_Task prompt_
Quote, word for word, the portion of the passage on quantizing large language models between "The paper proposes" and "affecting the output.", inclusive.

_Supplied passage_
# # # # # # #

The paper is about how to make large language models (LLMs) faster and smaller. LLMs are computer programs that can understand and generate natural language, such as English or French. They are very powerful and can do many things, such as writing stories, answering questions, and translating texts. However, they are also very big and slow, because they have a lot of parameters (numbers) that need to be stored and calculated. For example, one of the biggest LLMs, called GPT-3, has 175 billion parameters and needs 350 GB of memory to load them. That is like having 350 books full of numbers!

One way to make LLMs faster and smaller is to use quantization. Quantization is a technique that reduces the number of bits (zeros and ones) that are used to represent each parameter. For example, instead of using 16 bits to store a parameter, we can use only 4 bits. This way, we can fit more parameters in the same amount of memory and also make the calculations faster. However, quantization also has a downside: it can make the LLM less accurate, because we lose some information when we use fewer bits.

The paper proposes a new method for quantization, called OmniQuant, that tries to minimize the loss of accuracy while maximizing the speed and memory benefits. OmniQuant has two main features: Learnable Weight Clipping (LWC) and Learnable Equivalent Transformation (LET). LWC adjusts the range of values that each parameter can have, so that they can be represented with fewer bits without losing too much information. LET changes the way that the LLM processes the input words, so that it can handle more variations in the input without affecting the output.

The paper shows that OmniQuant can achieve very good results with different settings of quantization, such as using 4 bits for both parameters and inputs, or using 2 bits for parameters and 16 bits for inputs. OmniQuant can also work well with different types of LLMs, such as those that are tuned for specific tasks or domains. The paper also demonstrates that OmniQuant can make the LLMs much faster and smaller on real devices, such as smartphones or tablets.

# # # # # # #

_Given data_
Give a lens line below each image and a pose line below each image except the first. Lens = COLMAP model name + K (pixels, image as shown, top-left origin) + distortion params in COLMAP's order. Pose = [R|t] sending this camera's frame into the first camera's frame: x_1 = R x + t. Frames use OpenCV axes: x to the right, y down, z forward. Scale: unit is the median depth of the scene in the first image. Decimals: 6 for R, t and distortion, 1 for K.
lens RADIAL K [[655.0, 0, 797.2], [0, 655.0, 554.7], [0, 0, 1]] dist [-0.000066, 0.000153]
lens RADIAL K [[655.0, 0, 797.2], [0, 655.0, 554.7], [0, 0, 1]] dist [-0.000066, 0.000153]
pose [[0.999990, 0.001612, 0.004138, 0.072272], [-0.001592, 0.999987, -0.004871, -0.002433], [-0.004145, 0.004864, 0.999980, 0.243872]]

# # # # # # #

_Result of the exercise_
The paper proposes a new method for quantization, called OmniQuant, that tries to minimize the loss of accuracy while maximizing the speed and memory benefits. OmniQuant has two main features: Learnable Weight Clipping (LWC) and Learnable Equivalent Transformation (LET). LWC adjusts the range of values that each parameter can have, so that they can be represented with fewer bits without losing too much information. LET changes the way that the LLM processes the input words, so that it can handle more variations in the input without affecting the output.